Mary Lou....you tank looks really nice. I think it looks nice and bright too.

CKC....You know I never noticed that about that rock!



I have it in a different location now so you can't really tell but yes, in those pics it DOES look like a dog!!

Very pretty tanks everyone!


----------



## Jill (Feb 18, 2010)

Everyone's tanks are so beautiful!!!









Mary Lou, I think your tank looks very pretty and bright! I found out recently, after trying several other bulbs, that the "All Glass" brand florescent tubes give the water a very different / bright / blue toned clarity. But, I don't know if they are acceptable for live plants. All of ours are plastic. And, of course, I love your "Barney" (blood parrot). Those and fancy goldfish are my favorites -- I get attached to these kind of fish



:yes





Mini812, I love shopping both Fosters & Smith's, Big Als Online and That Fish Place (all online) for aquarium supplies and equipment. For live fish, I like PetSmart and Aquabid (one bad experience by 5 very good ones to offset it)









HEADS UP to other fish keepers -- I heard that PetSmart is having a sale on ALL tetras -- $1/each!!! I heard conflicting reports. One person said it starts 2/22 and another said it starts 3/1. Either way, that's a pretty cool deal if anyones been thinking of adding fish. I know I'll be checking out what they've got


----------



## Jill (Feb 18, 2010)

Sterling said:


> CKC....You know I never noticed that about that rock!
> 
> 
> 
> I have it in a different location now so you can't really tell but yes, in those pics it DOES look like a dog!!

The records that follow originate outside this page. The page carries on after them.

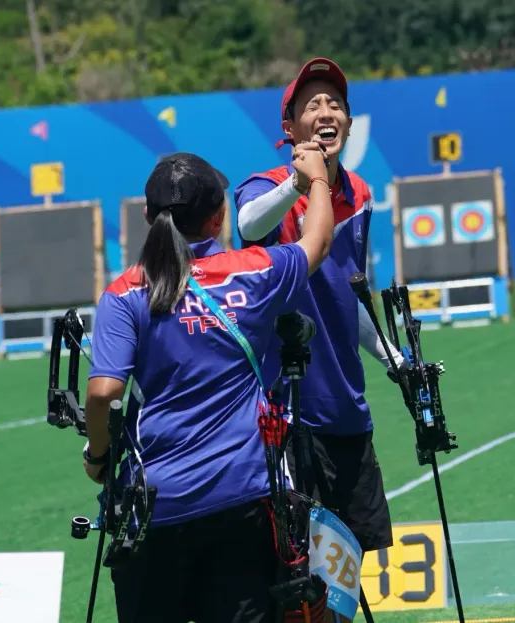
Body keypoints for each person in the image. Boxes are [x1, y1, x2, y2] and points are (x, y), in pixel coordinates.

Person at [82, 149, 334, 623]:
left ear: (147, 217)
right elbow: (316, 243)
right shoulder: (253, 271)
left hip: (156, 506)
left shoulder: (125, 293)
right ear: (219, 218)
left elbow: (102, 393)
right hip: (241, 499)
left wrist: (98, 457)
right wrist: (314, 180)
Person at [232, 58, 401, 569]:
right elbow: (248, 223)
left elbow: (352, 293)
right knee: (293, 571)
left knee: (349, 570)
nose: (327, 112)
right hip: (286, 412)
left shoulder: (362, 193)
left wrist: (390, 354)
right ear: (289, 129)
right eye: (313, 105)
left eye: (335, 104)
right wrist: (300, 185)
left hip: (348, 408)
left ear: (348, 122)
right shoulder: (265, 186)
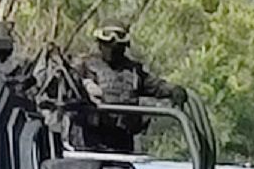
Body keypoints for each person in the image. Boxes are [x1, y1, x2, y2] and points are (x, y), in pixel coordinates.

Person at [74, 19, 187, 152]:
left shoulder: (133, 71)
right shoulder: (84, 67)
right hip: (90, 144)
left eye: (117, 45)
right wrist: (85, 85)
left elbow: (155, 86)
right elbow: (67, 86)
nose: (112, 49)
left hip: (122, 142)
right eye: (108, 44)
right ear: (100, 44)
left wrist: (173, 90)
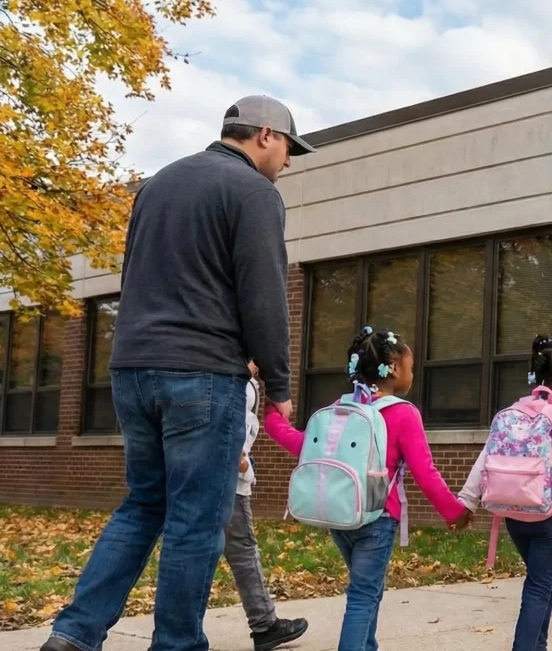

Cheyenne, we have a decoration that looks like it's made of similar material, but I think ours looks like Fred & Wilma Flinstone's house:


----------



## minie812 (Feb 18, 2010)

Our Petsmart has a 1.00 fish sale going on since lasr week with about five different species.



Thats where I got my Gouramis at for 1.00 and am going back this w/e. It is 60 miles away



Here is a website and OMG what beautiful fish http://www.somethingsphishy.com/product_in...products_id=864 The saltwater aquarium is beautiful and Mary Lou I too am working on a live freshwater aquarium it take stime but I want to try and do it right.


----------



## NoddalottaFarm (Feb 18, 2010)

Okay, for all of you who have salt water tanks.... are they hard to take care of? My husband has a (I think) 45 gallon tank and we have tried to keep snails and African Dwarf Frogs, but we can't seem to keep them alive. We do *VERY WELL* with guppies and gold fish.



My husband has always wanted a salt water tank, but I worry about how much the fish cost, only to have them die on me. Do you need to do a lot more to a salt water tank vs. a fresh water tank?


----------



## miniwhinny (Feb 18, 2010)

I've had saltwater tanks of all sizes for about 20 years. Right just now I have a 29 nano reef.

Saltwater compared to fresh is hard. The livestock you keep in salt isn't forgiving of any changes in water parameters...and yes it's very expensive compared to fresh. Just the daily evaporation will change our salinity, dramatically so the smaller the tank. You have to maintain calcium, iodine, trace elements, etc because most corals,shrimp and crabs need them to molt and grow.

That said - to me - the beauty, colors and perfect little ecosystems that you establish are worth every second of effort. Take my live rock...in one 2 inch piece there are gorgeous feather and tube worms, spaghetti worms, snails, sponges, tiny pods (small crustacians) coraline algaes etc. To watch a pair of clowns being hosted by an anemone is just so cool.

It's a fine line between larger systems being more stable and smaller systems being way easier to maintain...IMO between 30 and 50 gallons is about perfect without your electricity bill going through the roof. You can't maintain corals (well almost none) or clams with stock lighting. A good t-5 or halide system is a must.

If you want to know more or want help or suggestions on equipment please feel free to PM me...I've had salt for a long time and would be more than happy to help. You won't regret having one


----------